■ Texto para revisão

+ + + + +

O ex-presidente João Goulart foi deposto pelo golpe de 1964. Passou o cargo para Ranieri Mazzilli, então presidente da Câmara dos Deputados e, alguns dias depois, teve seus direitos políticos cassados por dez anos com a publicação do Ato Institucional 1 (AI-1). Com isso, o ex-líder político migrou para diversos países da América do Sul.
Passou pelo Chile, Uruguai e, a convite do então presidente Juan Domingo Perón, residiu em seus últimos anos de vida em Buenos Aires, na Argentina. Pouco depois, adquiriu uma fazenda em Mercedes, uma província localizada a 100 quilômetros da capital, onde faleceu, em 6 de dezembro de 1976.
De acordo com a Fundação Getúlio Vargas, a repercussão do óbito chegou a chamar a atenção dos órgãos de imprensa latino-americanos pela censura imposta aos noticiários relativos ao fato, sendo pouco comentada no Brasil. O cortejo em sua cidade natal, no entanto, recebeu mais de 30 mil pessoas, incluindo antigos parceiros de governo e alguns governistas opositores.
De acordo com o laudo oficial, João Goulart teria falecido após um ataque cardíaco, aos 57 anos de idade. No entanto, a dúvida em meio ao conturbado governo militar, levantava suspeitas de familiares, colegas e personalidades públicas em relação a possíveis interferências políticas. Sem a disponibilidade de obter transparência com a realização de um exame, a família optou pela não-realização da autópsia após o óbito.
A teoria mais comum relacionava um assassinato causado por agentes da Operação Condor, fruto de uma aliança sul-americana com a CIA estadunidense. Em 2008, uma nova hipótese foi levantada após a entrevista de Mario Neira Barreiro, ex-agente do serviço de inteligência uruguaio, à Folha de S. Paulo, alegando que houve um envenenamento solicitado pelo delegado do DOPS Sérgio Fleury, com a autorização do então presidente do Brasil, Ernesto Geisel.

+ + + + +

■ Dados
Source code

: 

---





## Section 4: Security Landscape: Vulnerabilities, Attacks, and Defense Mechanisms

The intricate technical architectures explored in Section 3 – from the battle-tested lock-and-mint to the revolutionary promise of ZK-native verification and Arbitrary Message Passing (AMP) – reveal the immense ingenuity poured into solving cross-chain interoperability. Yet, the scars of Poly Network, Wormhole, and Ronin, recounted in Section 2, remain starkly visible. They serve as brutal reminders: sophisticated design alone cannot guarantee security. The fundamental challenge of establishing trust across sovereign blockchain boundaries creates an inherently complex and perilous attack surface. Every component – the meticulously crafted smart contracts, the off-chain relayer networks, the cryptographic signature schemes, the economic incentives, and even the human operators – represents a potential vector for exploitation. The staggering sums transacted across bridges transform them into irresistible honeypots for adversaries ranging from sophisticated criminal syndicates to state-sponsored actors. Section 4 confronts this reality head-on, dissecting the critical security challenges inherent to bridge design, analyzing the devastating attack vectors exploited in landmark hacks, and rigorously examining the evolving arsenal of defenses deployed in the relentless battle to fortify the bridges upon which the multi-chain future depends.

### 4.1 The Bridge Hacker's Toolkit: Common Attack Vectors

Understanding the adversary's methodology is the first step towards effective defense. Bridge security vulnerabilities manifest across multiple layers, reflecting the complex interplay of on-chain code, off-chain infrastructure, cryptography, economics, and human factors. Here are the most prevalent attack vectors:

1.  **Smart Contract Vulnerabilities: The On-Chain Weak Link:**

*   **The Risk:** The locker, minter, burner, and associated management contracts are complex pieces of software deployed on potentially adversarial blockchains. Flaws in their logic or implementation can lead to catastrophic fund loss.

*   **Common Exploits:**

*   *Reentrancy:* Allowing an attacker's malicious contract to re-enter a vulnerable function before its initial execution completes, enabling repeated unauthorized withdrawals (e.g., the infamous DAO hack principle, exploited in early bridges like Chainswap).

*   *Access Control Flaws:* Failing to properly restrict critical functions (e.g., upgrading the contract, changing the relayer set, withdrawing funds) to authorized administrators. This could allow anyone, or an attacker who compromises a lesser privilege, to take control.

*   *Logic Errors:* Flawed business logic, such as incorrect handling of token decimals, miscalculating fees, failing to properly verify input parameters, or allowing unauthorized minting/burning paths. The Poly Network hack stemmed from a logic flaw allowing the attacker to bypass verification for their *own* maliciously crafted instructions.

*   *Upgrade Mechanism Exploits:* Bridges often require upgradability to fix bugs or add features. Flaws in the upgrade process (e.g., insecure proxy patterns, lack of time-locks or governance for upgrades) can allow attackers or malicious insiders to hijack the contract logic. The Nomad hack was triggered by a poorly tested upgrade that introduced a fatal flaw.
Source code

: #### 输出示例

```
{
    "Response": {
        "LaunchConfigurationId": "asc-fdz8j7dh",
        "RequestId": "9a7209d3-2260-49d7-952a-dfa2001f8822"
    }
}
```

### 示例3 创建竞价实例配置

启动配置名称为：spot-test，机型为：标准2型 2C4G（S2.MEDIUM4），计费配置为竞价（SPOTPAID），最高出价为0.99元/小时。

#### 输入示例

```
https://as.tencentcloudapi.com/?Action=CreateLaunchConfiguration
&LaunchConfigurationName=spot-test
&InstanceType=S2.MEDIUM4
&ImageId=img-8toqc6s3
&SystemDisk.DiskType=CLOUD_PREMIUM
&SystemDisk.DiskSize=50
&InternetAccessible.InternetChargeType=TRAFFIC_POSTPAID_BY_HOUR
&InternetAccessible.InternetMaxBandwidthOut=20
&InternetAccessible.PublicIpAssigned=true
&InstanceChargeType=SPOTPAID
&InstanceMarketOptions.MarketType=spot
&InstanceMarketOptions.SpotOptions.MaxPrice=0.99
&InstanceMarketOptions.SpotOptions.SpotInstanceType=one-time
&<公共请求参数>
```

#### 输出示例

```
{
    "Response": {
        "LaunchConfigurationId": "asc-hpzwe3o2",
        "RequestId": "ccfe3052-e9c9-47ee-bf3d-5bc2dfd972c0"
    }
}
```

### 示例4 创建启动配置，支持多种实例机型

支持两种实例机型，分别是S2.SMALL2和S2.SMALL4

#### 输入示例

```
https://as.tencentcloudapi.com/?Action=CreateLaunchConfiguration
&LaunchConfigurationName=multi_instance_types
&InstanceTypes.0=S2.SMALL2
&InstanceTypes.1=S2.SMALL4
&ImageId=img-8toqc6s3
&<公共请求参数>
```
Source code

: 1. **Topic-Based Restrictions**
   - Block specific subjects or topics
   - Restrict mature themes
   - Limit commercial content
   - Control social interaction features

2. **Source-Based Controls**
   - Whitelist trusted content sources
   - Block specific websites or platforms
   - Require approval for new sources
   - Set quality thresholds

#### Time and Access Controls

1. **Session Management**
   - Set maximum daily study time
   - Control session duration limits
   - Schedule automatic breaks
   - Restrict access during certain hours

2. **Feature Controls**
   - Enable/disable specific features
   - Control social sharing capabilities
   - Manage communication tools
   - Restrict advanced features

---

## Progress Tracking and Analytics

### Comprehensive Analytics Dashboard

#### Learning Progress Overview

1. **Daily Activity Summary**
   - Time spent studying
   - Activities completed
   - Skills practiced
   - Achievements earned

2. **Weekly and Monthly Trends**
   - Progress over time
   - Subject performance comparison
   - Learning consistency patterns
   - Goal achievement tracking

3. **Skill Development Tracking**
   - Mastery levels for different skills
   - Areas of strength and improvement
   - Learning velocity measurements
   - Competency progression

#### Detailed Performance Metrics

+ + + + +

■ O que fazer
Continue o texto sobre a morte de João Goulart a partir do ponto em que ele termina.

■ Resposta
Em 2013, entretanto, um pedido de exumação partindo da família do ex-presidente foi aceito pela Comissão Nacional da Verdade para analisar, com as tecnologias e liberdade disponíveis na época, qual teria sido a causa da morte do líder político.
Laudo sem conclusão – A equipe de peritos que investigou a suspeita de que o ex-presidente João Goulart tenha sido envenenado não conseguiu chegar a uma conclusão. O laudo com o resultado da perícia foi entregue ao filho de João Goulart, João Vicente. João Goulart presidiu o país de 1961 a 1964. Foi deposto pelos militares com apoio de setores da sociedade que temiam que ele desse um golpe de esquerda, coisa que seus partidários negam até hoje. O ambiente político se radicalizou, porque Jango prometia fazer as chamadas reformas de base, na lei ou na marra. Com ajuda de sindicatos e de membros das forças armadas. Os militares prometiam entregar logo o poder aos civis. Mas, o país viveu uma ditadura que durou 21 anos, terminando em 1985.